## Data to examine:
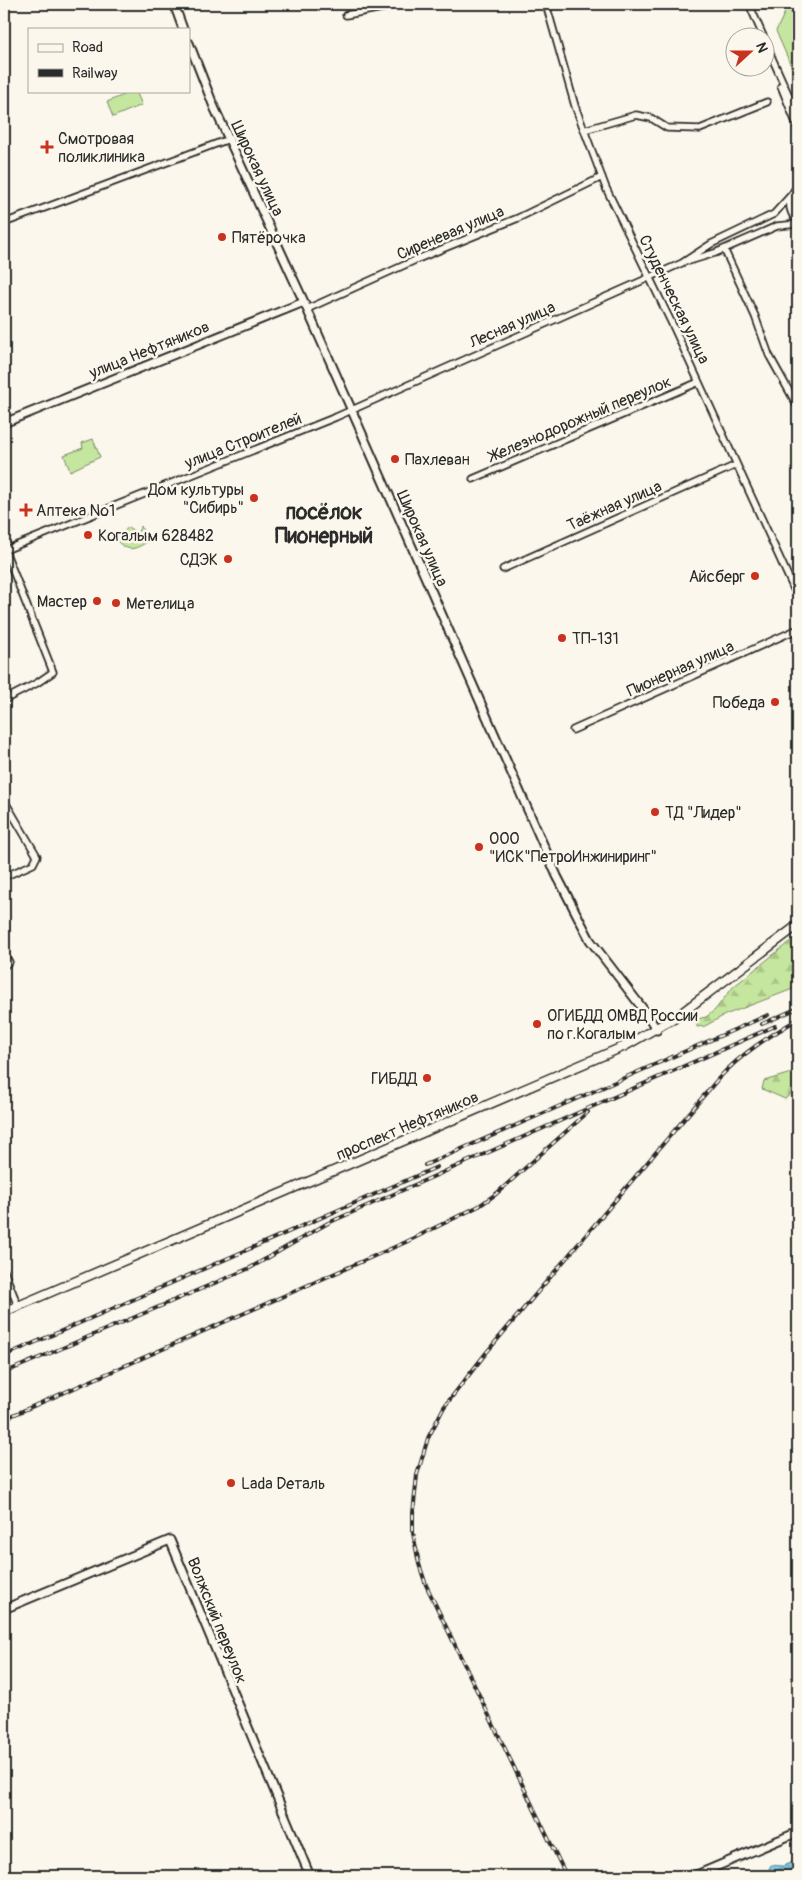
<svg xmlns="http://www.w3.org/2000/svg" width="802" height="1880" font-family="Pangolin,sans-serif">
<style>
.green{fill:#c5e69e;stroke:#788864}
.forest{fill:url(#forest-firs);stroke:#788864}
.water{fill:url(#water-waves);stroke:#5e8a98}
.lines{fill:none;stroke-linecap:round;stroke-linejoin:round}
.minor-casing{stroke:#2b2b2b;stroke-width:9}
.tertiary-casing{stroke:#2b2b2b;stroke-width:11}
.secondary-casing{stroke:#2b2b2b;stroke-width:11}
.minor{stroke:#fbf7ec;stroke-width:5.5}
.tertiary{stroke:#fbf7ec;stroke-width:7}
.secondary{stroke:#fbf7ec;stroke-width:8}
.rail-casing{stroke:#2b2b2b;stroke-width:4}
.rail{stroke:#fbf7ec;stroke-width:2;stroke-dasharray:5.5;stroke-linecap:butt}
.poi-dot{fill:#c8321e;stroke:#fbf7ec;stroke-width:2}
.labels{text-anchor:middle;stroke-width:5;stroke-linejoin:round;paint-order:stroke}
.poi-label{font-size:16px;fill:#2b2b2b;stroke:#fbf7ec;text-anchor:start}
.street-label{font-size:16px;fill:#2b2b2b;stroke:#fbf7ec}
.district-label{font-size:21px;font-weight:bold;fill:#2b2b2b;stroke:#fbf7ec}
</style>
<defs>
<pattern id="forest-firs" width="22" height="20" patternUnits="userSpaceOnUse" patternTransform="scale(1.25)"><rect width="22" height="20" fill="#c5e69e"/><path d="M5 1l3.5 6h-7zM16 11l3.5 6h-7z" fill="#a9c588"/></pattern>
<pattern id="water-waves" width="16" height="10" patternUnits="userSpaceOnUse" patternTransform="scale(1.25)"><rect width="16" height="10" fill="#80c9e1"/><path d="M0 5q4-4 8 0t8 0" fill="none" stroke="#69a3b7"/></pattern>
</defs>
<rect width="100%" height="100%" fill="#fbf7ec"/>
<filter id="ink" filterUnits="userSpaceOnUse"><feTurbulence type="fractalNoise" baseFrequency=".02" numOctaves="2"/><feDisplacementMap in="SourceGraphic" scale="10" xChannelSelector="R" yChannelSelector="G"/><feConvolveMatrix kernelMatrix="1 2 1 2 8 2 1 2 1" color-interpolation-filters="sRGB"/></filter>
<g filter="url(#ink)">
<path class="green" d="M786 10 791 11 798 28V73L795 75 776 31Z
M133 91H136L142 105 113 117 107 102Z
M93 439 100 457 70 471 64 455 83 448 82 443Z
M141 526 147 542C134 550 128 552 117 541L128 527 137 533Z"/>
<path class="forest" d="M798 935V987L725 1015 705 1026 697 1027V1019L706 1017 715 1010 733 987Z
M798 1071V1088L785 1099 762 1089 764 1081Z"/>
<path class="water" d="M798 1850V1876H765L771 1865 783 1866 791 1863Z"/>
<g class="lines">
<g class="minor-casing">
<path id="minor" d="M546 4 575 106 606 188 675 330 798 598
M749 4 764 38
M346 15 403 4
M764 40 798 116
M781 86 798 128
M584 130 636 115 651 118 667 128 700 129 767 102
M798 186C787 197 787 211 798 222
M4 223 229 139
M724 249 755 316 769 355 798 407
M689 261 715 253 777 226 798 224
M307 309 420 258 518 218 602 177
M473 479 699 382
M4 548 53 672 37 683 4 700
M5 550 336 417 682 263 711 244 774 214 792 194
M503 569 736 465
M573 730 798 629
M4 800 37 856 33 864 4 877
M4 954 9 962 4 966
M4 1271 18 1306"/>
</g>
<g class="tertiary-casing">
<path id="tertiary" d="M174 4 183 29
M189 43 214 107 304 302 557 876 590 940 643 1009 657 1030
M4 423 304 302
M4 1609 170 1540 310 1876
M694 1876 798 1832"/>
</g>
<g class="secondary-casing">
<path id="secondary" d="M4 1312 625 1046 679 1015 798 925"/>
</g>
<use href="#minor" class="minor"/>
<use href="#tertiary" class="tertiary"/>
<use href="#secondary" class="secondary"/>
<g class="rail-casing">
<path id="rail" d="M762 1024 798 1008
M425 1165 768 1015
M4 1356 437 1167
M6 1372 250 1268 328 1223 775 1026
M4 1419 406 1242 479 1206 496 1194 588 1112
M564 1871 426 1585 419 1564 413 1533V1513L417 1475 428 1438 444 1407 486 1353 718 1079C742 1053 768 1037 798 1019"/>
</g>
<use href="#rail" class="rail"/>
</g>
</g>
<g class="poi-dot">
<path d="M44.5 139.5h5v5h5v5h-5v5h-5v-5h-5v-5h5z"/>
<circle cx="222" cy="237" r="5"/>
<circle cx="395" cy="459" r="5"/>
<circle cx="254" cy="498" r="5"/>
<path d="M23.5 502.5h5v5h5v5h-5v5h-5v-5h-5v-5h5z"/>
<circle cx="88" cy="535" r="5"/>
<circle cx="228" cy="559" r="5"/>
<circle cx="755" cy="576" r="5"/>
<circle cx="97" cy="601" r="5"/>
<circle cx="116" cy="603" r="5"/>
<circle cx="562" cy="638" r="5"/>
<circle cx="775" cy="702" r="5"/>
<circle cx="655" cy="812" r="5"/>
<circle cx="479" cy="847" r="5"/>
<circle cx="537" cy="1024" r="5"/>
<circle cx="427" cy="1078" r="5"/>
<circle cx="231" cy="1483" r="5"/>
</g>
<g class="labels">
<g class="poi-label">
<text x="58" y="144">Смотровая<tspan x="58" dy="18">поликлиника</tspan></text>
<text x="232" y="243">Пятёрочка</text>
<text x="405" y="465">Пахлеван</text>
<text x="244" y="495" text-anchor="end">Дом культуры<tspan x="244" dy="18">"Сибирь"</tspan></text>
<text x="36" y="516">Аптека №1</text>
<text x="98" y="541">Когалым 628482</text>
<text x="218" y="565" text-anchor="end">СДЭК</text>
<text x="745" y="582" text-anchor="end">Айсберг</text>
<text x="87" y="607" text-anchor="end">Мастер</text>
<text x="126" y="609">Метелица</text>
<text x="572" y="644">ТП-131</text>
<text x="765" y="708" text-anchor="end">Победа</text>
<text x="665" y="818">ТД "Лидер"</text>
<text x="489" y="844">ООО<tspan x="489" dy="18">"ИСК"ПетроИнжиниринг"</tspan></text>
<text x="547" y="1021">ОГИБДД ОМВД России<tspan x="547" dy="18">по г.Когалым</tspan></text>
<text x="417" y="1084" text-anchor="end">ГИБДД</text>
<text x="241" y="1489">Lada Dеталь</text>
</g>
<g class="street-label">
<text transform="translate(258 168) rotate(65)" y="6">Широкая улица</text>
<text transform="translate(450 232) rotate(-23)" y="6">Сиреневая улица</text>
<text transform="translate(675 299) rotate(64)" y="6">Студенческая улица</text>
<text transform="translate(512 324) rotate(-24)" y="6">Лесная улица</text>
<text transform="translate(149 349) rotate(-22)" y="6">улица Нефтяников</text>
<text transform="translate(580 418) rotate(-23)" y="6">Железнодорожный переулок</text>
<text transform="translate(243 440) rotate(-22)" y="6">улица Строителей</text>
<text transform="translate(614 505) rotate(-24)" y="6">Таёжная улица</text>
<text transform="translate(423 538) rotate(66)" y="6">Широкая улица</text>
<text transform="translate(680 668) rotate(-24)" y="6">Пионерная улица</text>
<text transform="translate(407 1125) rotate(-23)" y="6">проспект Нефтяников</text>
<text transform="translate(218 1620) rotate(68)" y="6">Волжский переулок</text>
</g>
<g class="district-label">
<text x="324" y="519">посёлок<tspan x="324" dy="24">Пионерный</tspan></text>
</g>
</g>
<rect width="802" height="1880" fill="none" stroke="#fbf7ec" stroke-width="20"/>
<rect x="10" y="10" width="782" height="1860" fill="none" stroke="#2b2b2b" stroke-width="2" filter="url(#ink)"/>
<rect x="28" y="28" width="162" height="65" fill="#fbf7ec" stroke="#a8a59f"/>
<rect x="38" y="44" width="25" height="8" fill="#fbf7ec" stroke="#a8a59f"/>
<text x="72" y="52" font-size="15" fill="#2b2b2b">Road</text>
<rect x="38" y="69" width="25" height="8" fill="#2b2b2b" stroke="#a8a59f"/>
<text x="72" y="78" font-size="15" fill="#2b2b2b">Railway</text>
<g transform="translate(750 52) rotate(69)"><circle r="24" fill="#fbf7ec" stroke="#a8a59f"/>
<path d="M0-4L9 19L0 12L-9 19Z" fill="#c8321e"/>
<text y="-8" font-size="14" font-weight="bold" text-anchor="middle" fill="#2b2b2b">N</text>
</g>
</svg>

## Required work:
Lines holding the word "middle" are the answer; copy every one from the records above.

## Exercise solution:
.labels{text-anchor:middle;stroke-width:5;stroke-linejoin:round;paint-order:stroke}
<text y="-8" font-size="14" font-weight="bold" text-anchor="middle" fill="#2b2b2b">N</text>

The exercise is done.